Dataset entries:
*-*-*

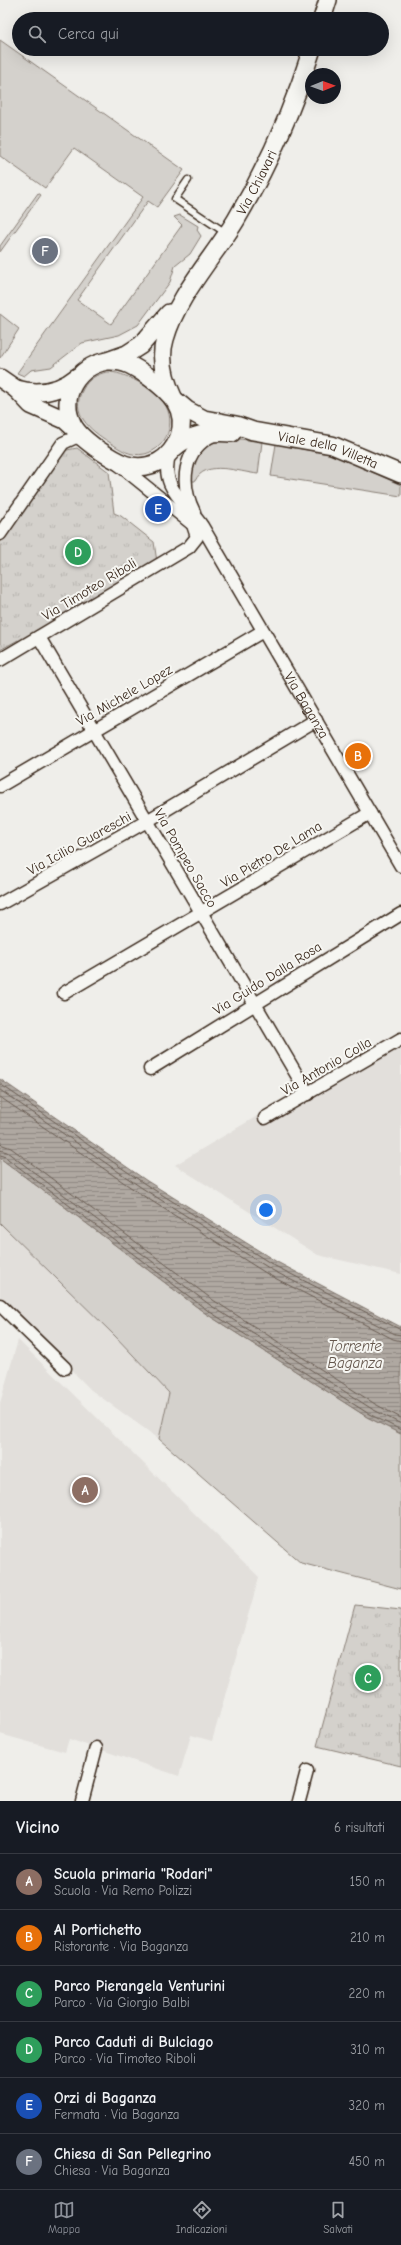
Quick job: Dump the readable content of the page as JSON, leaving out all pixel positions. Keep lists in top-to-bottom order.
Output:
{
  "streets": {
    "street": [
      "Via Chiavari",
      "Viale della Villetta",
      "Via Timoteo Riboli",
      "Via Michele Lopez",
      "Via Baganza",
      "Via Icilio Guareschi",
      "Via Pietro De Lama",
      "Via Pompeo Sacco",
      "Via Guido Dalla Rosa",
      "Via Antonio Colla"
    ]
  },
  "crossings": [
    ["Via Chiavari", "Viale della Villetta"],
    ["Via Chiavari", "Via Baganza"],
    ["Viale della Villetta", "Via Baganza"],
    ["Via Timoteo Riboli", "Via Pompeo Sacco"],
    ["Via Michele Lopez", "Via Baganza"],
    ["Via Michele Lopez", "Via Pompeo Sacco"],
    ["Via Baganza", "Via Icilio Guareschi"],
    ["Via Baganza", "Via Pietro De Lama"],
    ["Via Icilio Guareschi", "Via Pompeo Sacco"],
    ["Via Pietro De Lama", "Via Pompeo Sacco"],
    ["Via Pompeo Sacco", "Via Guido Dalla Rosa"],
    ["Via Pompeo Sacco", "Via Antonio Colla"]
  ],
  "water": ["Torrente Baganza"],
  "north": "right",
  "page": {
    "search": "Cerca qui",
    "pins": [
      "F",
      "E",
      "D",
      "B",
      "A",
      "C"
    ],
    "heading": ["Vicino", "6 risultati"],
    "list": [
      {
        "mark": "A",
        "name": "Scuola primaria \"Rodari\"",
        "note": "Scuola · Via Remo Polizzi",
        "value": "150 m"
      },
      {
        "mark": "B",
        "name": "Al Portichetto",
        "note": "Ristorante · Via Baganza",
        "value": "210 m"
      },
      {
        "mark": "C",
        "name": "Parco Pierangela Venturini",
        "note": "Parco · Via Giorgio Balbi",
        "value": "220 m"
      },
      {
        "mark": "D",
        "name": "Parco Caduti di Bulciago",
        "note": "Parco · Via Timoteo Riboli",
        "value": "310 m"
      },
      {
        "mark": "E",
        "name": "Orzi di Baganza",
        "note": "Fermata · Via Baganza",
        "value": "320 m"
      },
      {
        "mark": "F",
        "name": "Chiesa di San Pellegrino",
        "note": "Chiesa · Via Baganza",
        "value": "450 m"
      }
    ],
    "nav": ["Mappa", "Indicazioni", "Salvati"]
  }
}
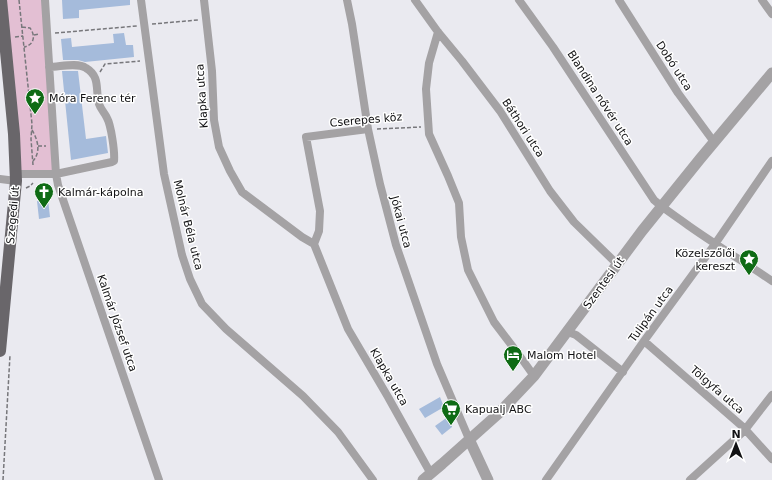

*-*-*

**WHAT YOU NEED TO DO:**
Return a verbatim transcription of the data, omitting all images.

**RESPONSE TO THIS TASK:**
Quick job: Dump the readable content of the page as JSON, leaving out all pixel positions. Keep lists in top-to-bottom order.
Output:
{
  "streets": {
    "street": [
      "Via Chiavari",
      "Viale della Villetta",
      "Via Timoteo Riboli",
      "Via Michele Lopez",
      "Via Baganza",
      "Via Icilio Guareschi",
      "Via Pietro De Lama",
      "Via Pompeo Sacco",
      "Via Guido Dalla Rosa",
      "Via Antonio Colla"
    ]
  },
  "crossings": [
    ["Via Chiavari", "Viale della Villetta"],
    ["Via Chiavari", "Via Baganza"],
    ["Viale della Villetta", "Via Baganza"],
    ["Via Timoteo Riboli", "Via Pompeo Sacco"],
    ["Via Michele Lopez", "Via Baganza"],
    ["Via Michele Lopez", "Via Pompeo Sacco"],
    ["Via Baganza", "Via Icilio Guareschi"],
    ["Via Baganza", "Via Pietro De Lama"],
    ["Via Icilio Guareschi", "Via Pompeo Sacco"],
    ["Via Pietro De Lama", "Via Pompeo Sacco"],
    ["Via Pompeo Sacco", "Via Guido Dalla Rosa"],
    ["Via Pompeo Sacco", "Via Antonio Colla"]
  ],
  "water": ["Torrente Baganza"],
  "north": "right",
  "page": {
    "search": "Cerca qui",
    "pins": [
      "F",
      "E",
      "D",
      "B",
      "A",
      "C"
    ],
    "heading": ["Vicino", "6 risultati"],
    "list": [
      {
        "mark": "A",
        "name": "Scuola primaria \"Rodari\"",
        "note": "Scuola · Via Remo Polizzi",
        "value": "150 m"
      },
      {
        "mark": "B",
        "name": "Al Portichetto",
        "note": "Ristorante · Via Baganza",
        "value": "210 m"
      },
      {
        "mark": "C",
        "name": "Parco Pierangela Venturini",
        "note": "Parco · Via Giorgio Balbi",
        "value": "220 m"
      },
      {
        "mark": "D",
        "name": "Parco Caduti di Bulciago",
        "note": "Parco · Via Timoteo Riboli",
        "value": "310 m"
      },
      {
        "mark": "E",
        "name": "Orzi di Baganza",
        "note": "Fermata · Via Baganza",
        "value": "320 m"
      },
      {
        "mark": "F",
        "name": "Chiesa di San Pellegrino",
        "note": "Chiesa · Via Baganza",
        "value": "450 m"
      }
    ],
    "nav": ["Mappa", "Indicazioni", "Salvati"]
  }
}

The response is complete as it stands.